Tessa Mahardhika mengatakan, pihaknya akan mengkaji lebih dalam UU BUMN yang baru, khususnya terkait direksi maupun komisaris dalam regulasi bukanlah penyelenggara negara.

“Perlu ada kajian, baik itu dari Biro Hukum maupun dari Kedeputian Penindakan untuk melihat sampai sejauh mana aturan ini akan berdampak terhadap penegakan hukum yang bisa dilakukan di KPK,” kata Tessa, Minggu (4/5/2025).

Pengkajian terhadap UU BUMN salah satunya berkaitan dengan komitmen Presiden Prabowo Subianto yang ini meminimalisasi kebocoran anggaran.

Baca juga: Gus Alam Meninggal Dunia, Kerabat dan Para Tokoh Datangi Rumah Duka

“KPK tentu akan memberikan masukan-masukan kepada pemerintah Prabowo Subianto, mana yang perlu ditingkatkan, mana yang perlu diperbaiki, tentunya hal ini menjadi salah satu concern KPK ya, termasuk salah satunya UU BUMN,” imbunya.

Tessa melanjutkan, KPK merupakan pelaksana undang-undang, dengan demikian penegakan hukum terkait tindak pidana korupsi tidak boleh keluar dari aturan yang ada, termasuk mengenai direksi maupun komisaris BUMN, seperti yang tertuang dalam UU BUMN yang baru.

“Kalau memang saat ini bukan merupakan penyelenggara negara, ya tentu KPK tidak bisa menangani,” imbuhnya.

Menanggapi hal tersebut, Menteri Badan Usaha Milik Negara (BUMN) Erick Thohir memastikan setiap direksi atau komisaris BUMN yang melakukan tindak pidana korupsi tetap berhadapan dengan proses hukum.

“Nggak usah ditanya, kalau kasus korupsi mah ya tetap aja di penjara. Nggak ada hubungannya kalau pihak yang melakukan korupsi dengan isu payung hukum bukan penyelenggara negara. Korupis ya korupsi, nggak ada hubungannya,” katanya, Selasa (6/5/2025).

Dia mengaku sedang berkoordinasi dengan KPK dan Kejaksaan Agung (Kejagung), salah satunya mendefinisikan kerugian negara atau kerugian korporasi.

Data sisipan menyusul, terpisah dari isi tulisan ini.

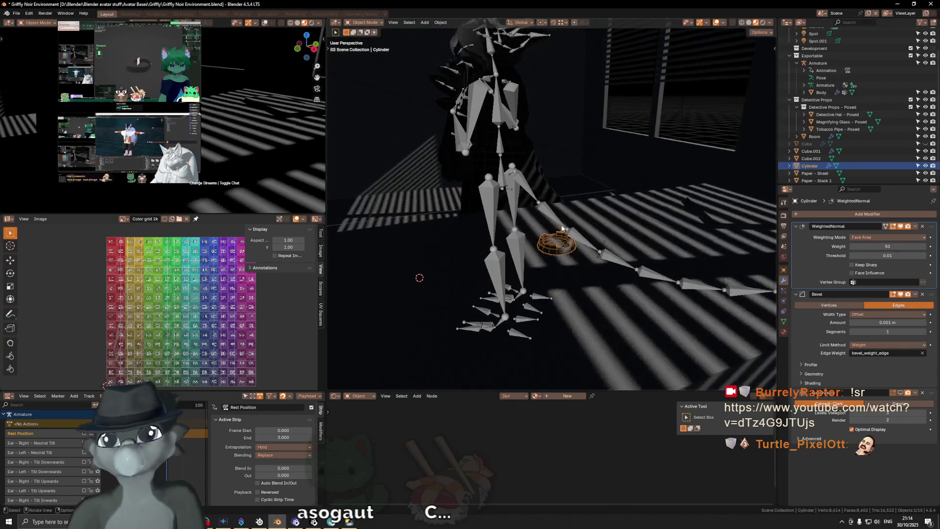
{"action": "scroll", "coordinate": [555, 246], "scroll_direction": "up", "scroll_amount": 1}
{"action": "scroll", "coordinate": [556, 247], "scroll_direction": "up", "scroll_amount": 2}
{"action": "scroll", "coordinate": [561, 248], "scroll_direction": "up", "scroll_amount": 2}
{"action": "scroll", "coordinate": [569, 250], "scroll_direction": "up", "scroll_amount": 2}
{"action": "key", "text": "Tab"}
{"action": "mouse_move", "coordinate": [579, 244]}
{"action": "middle_mouse_down"}
{"action": "mouse_move", "coordinate": [610, 234]}
{"action": "mouse_move", "coordinate": [564, 207]}
{"action": "middle_mouse_up"}
{"action": "left_click", "coordinate": [564, 207]}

Menurutnya, hal ini sejalan dengan tugas Kementerian BUMN dalam melakukan pengawasan dan investigasi terhadap praktik negatif di lingkungan BUMN.
“Jadi sama-sama mirip karena itu di SOTK yang terbaru nanti, deputi Kementerian BUMN bertambah dari tiga ke lima, salah satunya fungsinya tadi menangkap korupsi,” paparnya.

Kendati begitu, Erick menyampaikan Kementerian BUMN tidak memiliki keahlian individu dalam hal tersebut. Oleh karena itu, Erick mengajak KPK dan Kejaksaan Agung menempatkan orang di Kementerian BUMN untuk dapat melakukan tindakan terhadap kasus korupsi di BUMN.

“Nah itu yang kita tidak punya ekspertis, makanya kita sama KPK, Kejaksaan, siapa tahu kita akan menarik, individu dari mereka untuk duduk di bawah kementerian (BUMN),” pungkasnya.